[Start of section]

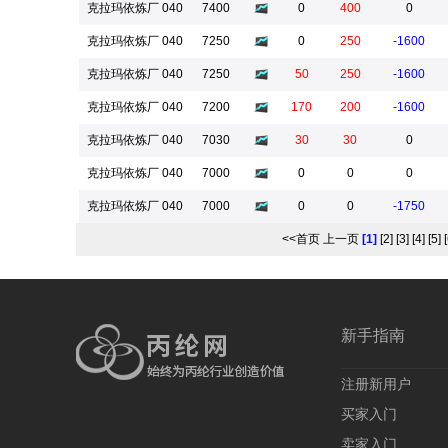
克拉玛依炼厂 040
7400
0
400
0
克拉玛依炼厂 040
7250
0
250
-1600
克拉玛依炼厂 040
7250
50
250
-1600
克拉玛依炼厂 040
7200
170
200
-1600
克拉玛依炼厂 040
7030
30
30
0
克拉玛依炼厂 040
7000
0
0
0
克拉玛依炼厂 040
7000
0
0
-1750
<<首页
上一页
[1]
[2]
[3]
[4]
[5]
新手指南
注册新用户
买家入门
卖家入门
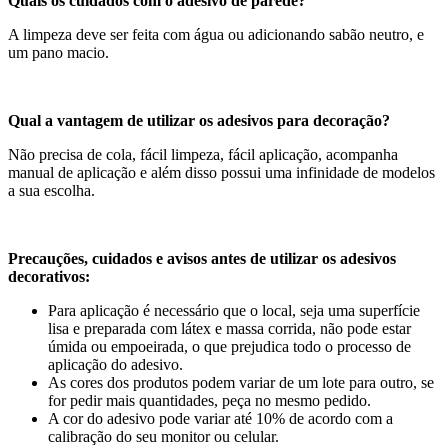
Quais os cuidados com o adesivo de parede?
A limpeza deve ser feita com água ou adicionando sabão neutro, e
um pano macio.
Qual a vantagem de utilizar os adesivos para decoração?
Não precisa de cola, fácil limpeza, fácil aplicação, acompanha
manual de aplicação e além disso possui uma infinidade de modelos
a sua escolha.
Precauções, cuidados e avisos antes de utilizar os adesivos
decorativos:
Para aplicação é necessário que o local, seja uma superfície
lisa e preparada com látex e massa corrida, não pode estar
úmida ou empoeirada, o que prejudica todo o processo de
aplicação do adesivo.
As cores dos produtos podem variar de um lote para outro, se
for pedir mais quantidades, peça no mesmo pedido.
A cor do adesivo pode variar até 10% de acordo com a
calibração do seu monitor ou celular.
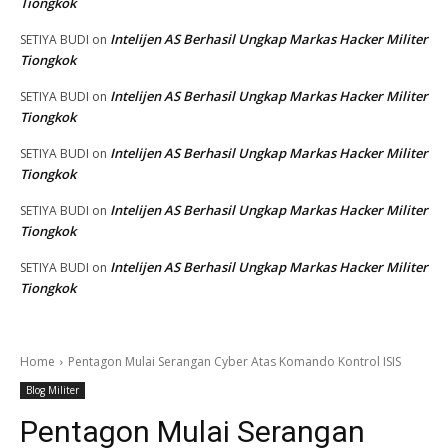
Tiongkok
Intelijen AS Berhasil Ungkap Markas Hacker Militer
SETIYA BUDI
on
Tiongkok
Intelijen AS Berhasil Ungkap Markas Hacker Militer
SETIYA BUDI
on
Tiongkok
Intelijen AS Berhasil Ungkap Markas Hacker Militer
SETIYA BUDI
on
Tiongkok
Intelijen AS Berhasil Ungkap Markas Hacker Militer
SETIYA BUDI
on
Tiongkok
Intelijen AS Berhasil Ungkap Markas Hacker Militer
SETIYA BUDI
on
Tiongkok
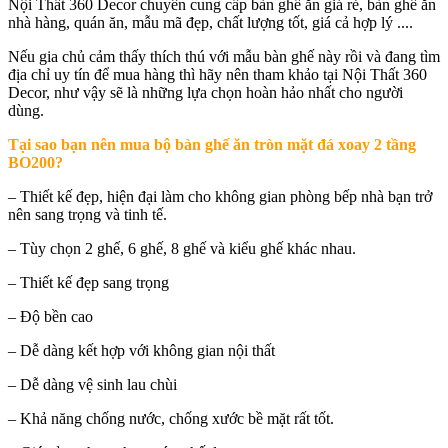
Nội Thất 360 Decor chuyên cung cấp bàn ghế ăn giá rẻ, bàn ghế ăn
nhà hàng, quán ăn, mẫu mã đẹp, chất lượng tốt, giá cả hợp lý ....
Nếu gia chủ cảm thấy thích thú với mẫu bàn ghế này rồi và đang tìm
địa chỉ uy tín để mua hàng thì hãy nên tham khảo tại Nội Thất 360
Decor, như vậy sẽ là những lựa chọn hoàn hảo nhất cho người
dùng.
Tại sao bạn nên mua
bộ bàn ghế ăn tròn mặt đá xoay 2 tầng
BO200
?
– Thiết kế đẹp, hiện đại làm cho không gian phòng bếp nhà bạn trở
nên sang trọng và tinh tế.
– Tùy chọn 2 ghế, 6 ghế, 8 ghế và kiểu ghế khác nhau.
– Thiết kế đẹp sang trọng
– Độ bền cao
– Dễ dàng kết hợp với không gian nội thất
– Dễ dàng vệ sinh lau chùi
– Khả năng chống nước, chống xước bề mặt rất tốt.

[End of section]

*Exercise*. Going line by line through the data, tally each one that includes the string "cuidados", and answer with the tally only.

*Task output*. 2